What to produce -
Take the lines below from the one with "Przegląd Zdrowia Finansowego" through the one with "Mulher de 28 anos é assassinada" and retype them exactly. Include nothing else, and no pictures.

Task input -
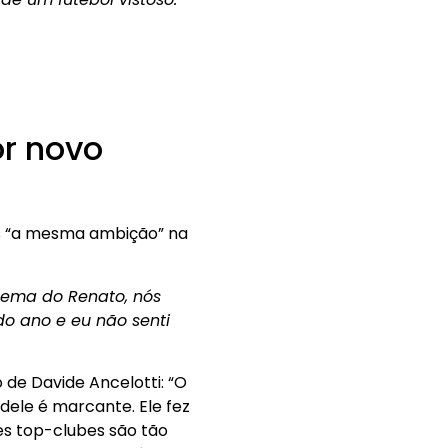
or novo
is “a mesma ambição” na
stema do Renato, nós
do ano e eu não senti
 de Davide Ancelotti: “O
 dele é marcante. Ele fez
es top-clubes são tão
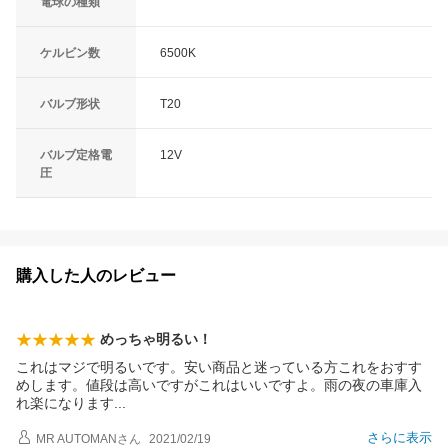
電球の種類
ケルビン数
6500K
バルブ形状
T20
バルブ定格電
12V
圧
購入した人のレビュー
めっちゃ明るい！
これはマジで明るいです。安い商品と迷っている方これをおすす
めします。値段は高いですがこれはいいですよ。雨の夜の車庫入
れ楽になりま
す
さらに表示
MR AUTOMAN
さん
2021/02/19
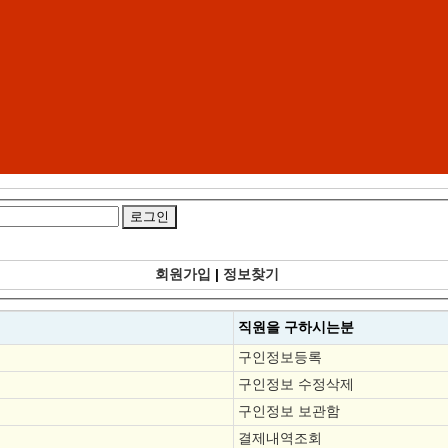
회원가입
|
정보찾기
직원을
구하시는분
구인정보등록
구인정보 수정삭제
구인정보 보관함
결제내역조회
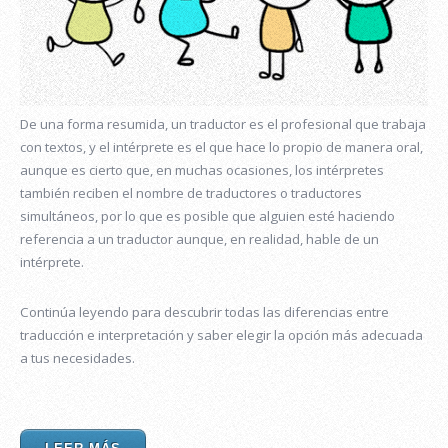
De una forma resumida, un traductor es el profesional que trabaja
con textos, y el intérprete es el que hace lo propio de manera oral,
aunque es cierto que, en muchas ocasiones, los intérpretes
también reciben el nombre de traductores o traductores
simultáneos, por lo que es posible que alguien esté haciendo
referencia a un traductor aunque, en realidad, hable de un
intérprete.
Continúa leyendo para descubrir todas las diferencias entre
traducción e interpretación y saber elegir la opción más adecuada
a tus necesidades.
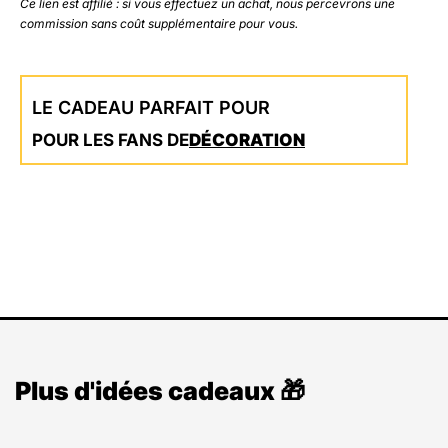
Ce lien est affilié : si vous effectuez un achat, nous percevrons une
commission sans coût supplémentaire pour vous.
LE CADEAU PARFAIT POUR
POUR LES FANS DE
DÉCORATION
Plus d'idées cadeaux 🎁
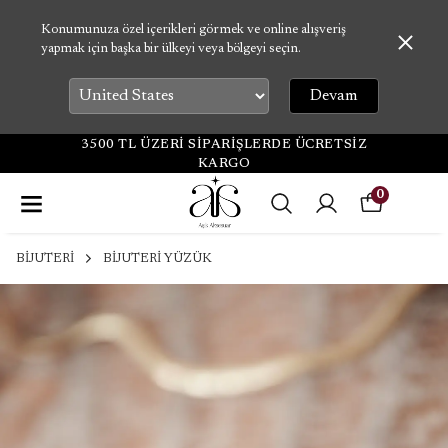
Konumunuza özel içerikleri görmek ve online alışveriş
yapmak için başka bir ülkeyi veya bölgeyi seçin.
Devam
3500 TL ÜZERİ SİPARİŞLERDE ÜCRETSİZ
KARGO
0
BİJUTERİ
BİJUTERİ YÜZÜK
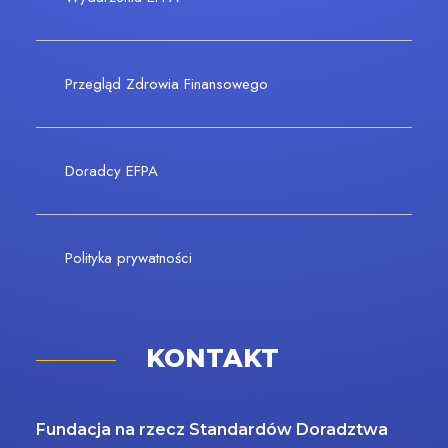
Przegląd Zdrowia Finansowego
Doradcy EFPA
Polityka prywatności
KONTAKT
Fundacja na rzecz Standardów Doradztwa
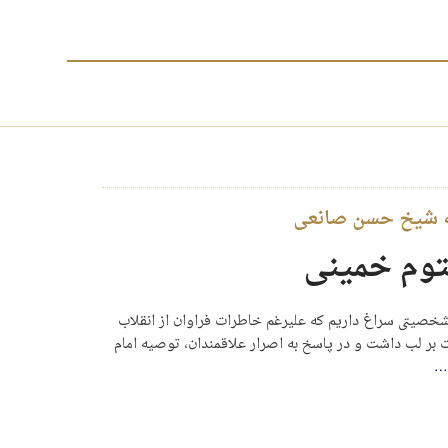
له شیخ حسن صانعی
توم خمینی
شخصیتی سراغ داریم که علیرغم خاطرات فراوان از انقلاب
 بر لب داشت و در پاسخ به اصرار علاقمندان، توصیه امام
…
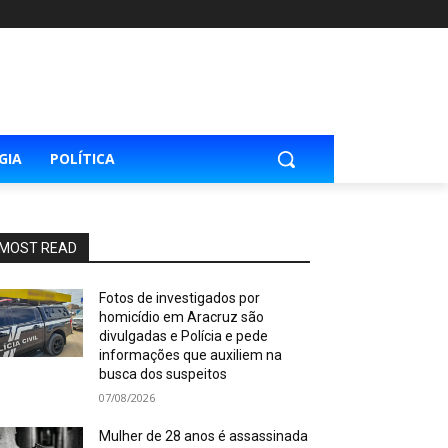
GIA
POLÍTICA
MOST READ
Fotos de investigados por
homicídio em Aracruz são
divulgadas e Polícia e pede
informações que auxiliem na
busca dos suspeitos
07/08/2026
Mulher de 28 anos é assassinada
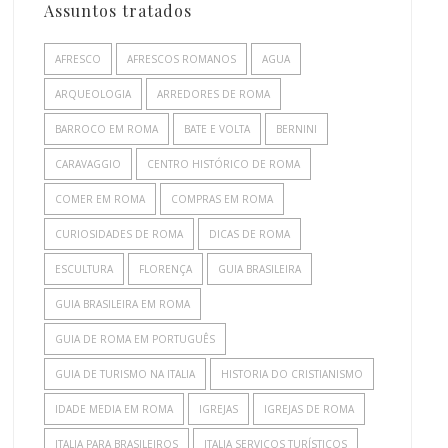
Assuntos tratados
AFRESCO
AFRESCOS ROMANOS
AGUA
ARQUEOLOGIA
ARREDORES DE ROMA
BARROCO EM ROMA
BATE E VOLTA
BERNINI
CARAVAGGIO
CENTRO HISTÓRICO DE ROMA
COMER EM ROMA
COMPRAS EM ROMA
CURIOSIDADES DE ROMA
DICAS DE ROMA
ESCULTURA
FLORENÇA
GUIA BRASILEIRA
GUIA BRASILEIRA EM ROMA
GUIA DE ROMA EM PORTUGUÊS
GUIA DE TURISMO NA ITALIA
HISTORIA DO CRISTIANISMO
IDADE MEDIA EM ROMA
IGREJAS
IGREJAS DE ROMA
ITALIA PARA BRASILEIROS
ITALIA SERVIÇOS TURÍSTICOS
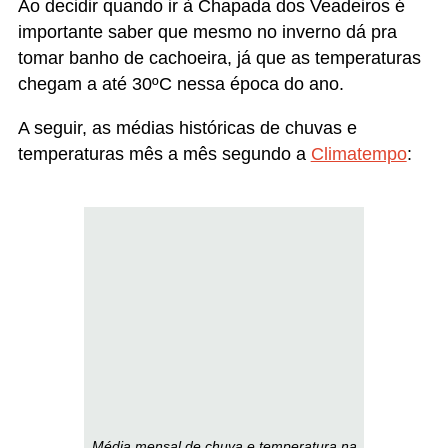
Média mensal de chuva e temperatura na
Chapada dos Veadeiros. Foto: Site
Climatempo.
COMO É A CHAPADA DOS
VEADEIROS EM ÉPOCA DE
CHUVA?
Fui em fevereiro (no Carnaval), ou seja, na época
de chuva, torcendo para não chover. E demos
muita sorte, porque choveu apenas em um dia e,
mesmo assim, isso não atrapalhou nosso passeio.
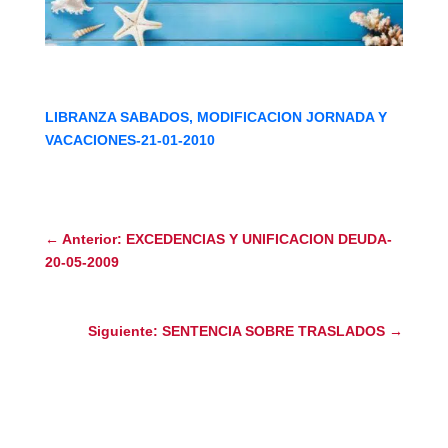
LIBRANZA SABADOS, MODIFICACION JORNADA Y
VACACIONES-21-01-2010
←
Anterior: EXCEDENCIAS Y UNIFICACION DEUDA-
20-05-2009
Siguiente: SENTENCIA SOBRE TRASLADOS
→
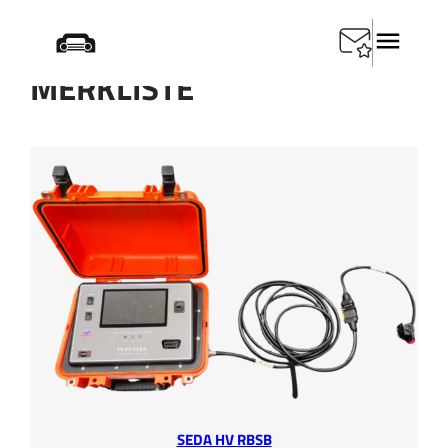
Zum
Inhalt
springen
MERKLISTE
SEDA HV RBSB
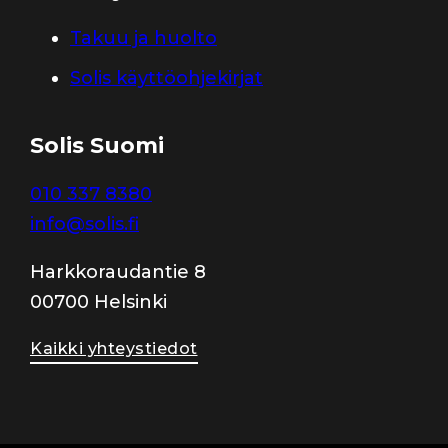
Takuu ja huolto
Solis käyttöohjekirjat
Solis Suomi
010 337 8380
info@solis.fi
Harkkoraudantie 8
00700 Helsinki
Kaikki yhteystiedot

Exercise response -
Przegląd Zdrowia Finansowego
Doradcy EFPA
Polityka prywatności
KONTAKT
Fundacja na rzecz Standardów Doradztwa
له شیخ حسن صانعی
توم خمینی
شخصیتی سراغ داریم که علیرغم خاطرات فراوان از انقلاب
 بر لب داشت و در پاسخ به اصرار علاقمندان، توصیه امام
…
GIA
POLÍTICA
MOST READ
Fotos de investigados por
homicídio em Aracruz são
divulgadas e Polícia e pede
informações que auxiliem na
busca dos suspeitos
07/08/2026
Mulher de 28 anos é assassinada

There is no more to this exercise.